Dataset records
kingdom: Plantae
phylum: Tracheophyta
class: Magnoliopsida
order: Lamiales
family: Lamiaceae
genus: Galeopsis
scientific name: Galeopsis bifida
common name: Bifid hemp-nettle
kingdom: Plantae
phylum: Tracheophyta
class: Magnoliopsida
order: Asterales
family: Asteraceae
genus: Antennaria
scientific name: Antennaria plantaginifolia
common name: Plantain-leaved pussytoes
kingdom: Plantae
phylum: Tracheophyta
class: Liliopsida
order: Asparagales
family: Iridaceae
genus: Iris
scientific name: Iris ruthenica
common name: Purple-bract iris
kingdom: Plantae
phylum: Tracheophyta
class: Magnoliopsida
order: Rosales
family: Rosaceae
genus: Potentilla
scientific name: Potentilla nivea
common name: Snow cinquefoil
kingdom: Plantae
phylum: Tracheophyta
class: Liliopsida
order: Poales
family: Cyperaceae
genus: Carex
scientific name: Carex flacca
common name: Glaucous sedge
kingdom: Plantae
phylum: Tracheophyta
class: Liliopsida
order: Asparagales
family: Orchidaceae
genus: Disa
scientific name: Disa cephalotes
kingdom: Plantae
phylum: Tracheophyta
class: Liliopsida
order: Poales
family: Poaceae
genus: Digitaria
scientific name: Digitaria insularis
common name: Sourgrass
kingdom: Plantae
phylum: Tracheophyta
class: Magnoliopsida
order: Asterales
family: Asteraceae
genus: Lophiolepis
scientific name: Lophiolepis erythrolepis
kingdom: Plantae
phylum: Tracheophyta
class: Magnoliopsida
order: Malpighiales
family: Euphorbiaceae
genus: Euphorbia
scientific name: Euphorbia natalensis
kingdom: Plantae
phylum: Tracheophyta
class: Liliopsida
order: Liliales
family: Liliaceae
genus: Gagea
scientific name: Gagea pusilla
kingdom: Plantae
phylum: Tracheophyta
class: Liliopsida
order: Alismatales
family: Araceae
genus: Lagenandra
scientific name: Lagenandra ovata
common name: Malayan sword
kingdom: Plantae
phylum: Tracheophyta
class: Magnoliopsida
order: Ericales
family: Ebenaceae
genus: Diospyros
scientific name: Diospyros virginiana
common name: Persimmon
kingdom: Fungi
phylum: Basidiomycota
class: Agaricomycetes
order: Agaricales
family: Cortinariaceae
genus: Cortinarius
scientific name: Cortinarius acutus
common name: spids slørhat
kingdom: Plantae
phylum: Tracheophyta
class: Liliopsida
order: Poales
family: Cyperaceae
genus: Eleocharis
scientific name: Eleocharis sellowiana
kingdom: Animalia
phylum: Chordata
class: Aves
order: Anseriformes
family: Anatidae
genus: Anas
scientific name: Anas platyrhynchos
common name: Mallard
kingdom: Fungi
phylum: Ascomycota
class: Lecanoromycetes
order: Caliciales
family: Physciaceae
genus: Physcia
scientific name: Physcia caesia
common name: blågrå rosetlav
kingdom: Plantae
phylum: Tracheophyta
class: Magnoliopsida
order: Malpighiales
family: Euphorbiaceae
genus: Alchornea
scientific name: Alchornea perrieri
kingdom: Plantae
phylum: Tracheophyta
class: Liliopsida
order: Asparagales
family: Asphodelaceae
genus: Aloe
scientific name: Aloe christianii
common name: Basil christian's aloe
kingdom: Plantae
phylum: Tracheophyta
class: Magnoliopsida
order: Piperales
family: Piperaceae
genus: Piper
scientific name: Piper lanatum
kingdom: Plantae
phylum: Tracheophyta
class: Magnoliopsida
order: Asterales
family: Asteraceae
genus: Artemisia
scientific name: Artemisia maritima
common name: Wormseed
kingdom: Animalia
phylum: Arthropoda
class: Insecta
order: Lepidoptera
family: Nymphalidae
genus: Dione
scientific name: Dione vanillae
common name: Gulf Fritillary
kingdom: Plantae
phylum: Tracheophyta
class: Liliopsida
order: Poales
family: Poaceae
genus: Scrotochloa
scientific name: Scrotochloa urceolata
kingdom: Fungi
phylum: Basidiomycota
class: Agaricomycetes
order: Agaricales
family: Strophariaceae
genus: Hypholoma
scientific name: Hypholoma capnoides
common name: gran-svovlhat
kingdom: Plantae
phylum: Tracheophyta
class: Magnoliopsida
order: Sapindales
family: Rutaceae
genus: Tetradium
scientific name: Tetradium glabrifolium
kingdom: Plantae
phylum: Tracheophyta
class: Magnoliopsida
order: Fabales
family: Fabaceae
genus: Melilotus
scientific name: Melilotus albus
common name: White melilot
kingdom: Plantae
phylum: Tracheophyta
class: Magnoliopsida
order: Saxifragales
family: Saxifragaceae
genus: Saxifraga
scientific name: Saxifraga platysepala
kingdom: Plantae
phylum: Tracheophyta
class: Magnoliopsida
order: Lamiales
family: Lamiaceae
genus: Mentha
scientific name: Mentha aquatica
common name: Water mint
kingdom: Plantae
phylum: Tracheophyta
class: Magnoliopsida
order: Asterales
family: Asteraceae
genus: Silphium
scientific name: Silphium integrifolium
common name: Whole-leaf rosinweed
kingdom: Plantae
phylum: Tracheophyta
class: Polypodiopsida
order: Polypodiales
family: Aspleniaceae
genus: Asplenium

Exercise objective:
Copy every line of the rows above word for word, with no changes.

Answer to this problem:
kingdom: Plantae
phylum: Tracheophyta
class: Magnoliopsida
order: Lamiales
family: Lamiaceae
genus: Galeopsis
scientific name: Galeopsis bifida
common name: Bifid hemp-nettle
kingdom: Plantae
phylum: Tracheophyta
class: Magnoliopsida
order: Asterales
family: Asteraceae
genus: Antennaria
scientific name: Antennaria plantaginifolia
common name: Plantain-leaved pussytoes
kingdom: Plantae
phylum: Tracheophyta
class: Liliopsida
order: Asparagales
family: Iridaceae
genus: Iris
scientific name: Iris ruthenica
common name: Purple-bract iris
kingdom: Plantae
phylum: Tracheophyta
class: Magnoliopsida
order: Rosales
family: Rosaceae
genus: Potentilla
scientific name: Potentilla nivea
common name: Snow cinquefoil
kingdom: Plantae
phylum: Tracheophyta
class: Liliopsida
order: Poales
family: Cyperaceae
genus: Carex
scientific name: Carex flacca
common name: Glaucous sedge
kingdom: Plantae
phylum: Tracheophyta
class: Liliopsida
order: Asparagales
family: Orchidaceae
genus: Disa
scientific name: Disa cephalotes
kingdom: Plantae
phylum: Tracheophyta
class: Liliopsida
order: Poales
family: Poaceae
genus: Digitaria
scientific name: Digitaria insularis
common name: Sourgrass
kingdom: Plantae
phylum: Tracheophyta
class: Magnoliopsida
order: Asterales
family: Asteraceae
genus: Lophiolepis
scientific name: Lophiolepis erythrolepis
kingdom: Plantae
phylum: Tracheophyta
class: Magnoliopsida
order: Malpighiales
family: Euphorbiaceae
genus: Euphorbia
scientific name: Euphorbia natalensis
kingdom: Plantae
phylum: Tracheophyta
class: Liliopsida
order: Liliales
family: Liliaceae
genus: Gagea
scientific name: Gagea pusilla
kingdom: Plantae
phylum: Tracheophyta
class: Liliopsida
order: Alismatales
family: Araceae
genus: Lagenandra
scientific name: Lagenandra ovata
common name: Malayan sword
kingdom: Plantae
phylum: Tracheophyta
class: Magnoliopsida
order: Ericales
family: Ebenaceae
genus: Diospyros
scientific name: Diospyros virginiana
common name: Persimmon
kingdom: Fungi
phylum: Basidiomycota
class: Agaricomycetes
order: Agaricales
family: Cortinariaceae
genus: Cortinarius
scientific name: Cortinarius acutus
common name: spids slørhat
kingdom: Plantae
phylum: Tracheophyta
class: Liliopsida
order: Poales
family: Cyperaceae
genus: Eleocharis
scientific name: Eleocharis sellowiana
kingdom: Animalia
phylum: Chordata
class: Aves
order: Anseriformes
family: Anatidae
genus: Anas
scientific name: Anas platyrhynchos
common name: Mallard
kingdom: Fungi
phylum: Ascomycota
class: Lecanoromycetes
order: Caliciales
family: Physciaceae
genus: Physcia
scientific name: Physcia caesia
common name: blågrå rosetlav
kingdom: Plantae
phylum: Tracheophyta
class: Magnoliopsida
order: Malpighiales
family: Euphorbiaceae
genus: Alchornea
scientific name: Alchornea perrieri
kingdom: Plantae
phylum: Tracheophyta
class: Liliopsida
order: Asparagales
family: Asphodelaceae
genus: Aloe
scientific name: Aloe christianii
common name: Basil christian's aloe
kingdom: Plantae
phylum: Tracheophyta
class: Magnoliopsida
order: Piperales
family: Piperaceae
genus: Piper
scientific name: Piper lanatum
kingdom: Plantae
phylum: Tracheophyta
class: Magnoliopsida
order: Asterales
family: Asteraceae
genus: Artemisia
scientific name: Artemisia maritima
common name: Wormseed
kingdom: Animalia
phylum: Arthropoda
class: Insecta
order: Lepidoptera
family: Nymphalidae
genus: Dione
scientific name: Dione vanillae
common name: Gulf Fritillary
kingdom: Plantae
phylum: Tracheophyta
class: Liliopsida
order: Poales
family: Poaceae
genus: Scrotochloa
scientific name: Scrotochloa urceolata
kingdom: Fungi
phylum: Basidiomycota
class: Agaricomycetes
order: Agaricales
family: Strophariaceae
genus: Hypholoma
scientific name: Hypholoma capnoides
common name: gran-svovlhat
kingdom: Plantae
phylum: Tracheophyta
class: Magnoliopsida
order: Sapindales
family: Rutaceae
genus: Tetradium
scientific name: Tetradium glabrifolium
kingdom: Plantae
phylum: Tracheophyta
class: Magnoliopsida
order: Fabales
family: Fabaceae
genus: Melilotus
scientific name: Melilotus albus
common name: White melilot
kingdom: Plantae
phylum: Tracheophyta
class: Magnoliopsida
order: Saxifragales
family: Saxifragaceae
genus: Saxifraga
scientific name: Saxifraga platysepala
kingdom: Plantae
phylum: Tracheophyta
class: Magnoliopsida
order: Lamiales
family: Lamiaceae
genus: Mentha
scientific name: Mentha aquatica
common name: Water mint
kingdom: Plantae
phylum: Tracheophyta
class: Magnoliopsida
order: Asterales
family: Asteraceae
genus: Silphium
scientific name: Silphium integrifolium
common name: Whole-leaf rosinweed
kingdom: Plantae
phylum: Tracheophyta
class: Polypodiopsida
order: Polypodiales
family: Aspleniaceae
genus: Asplenium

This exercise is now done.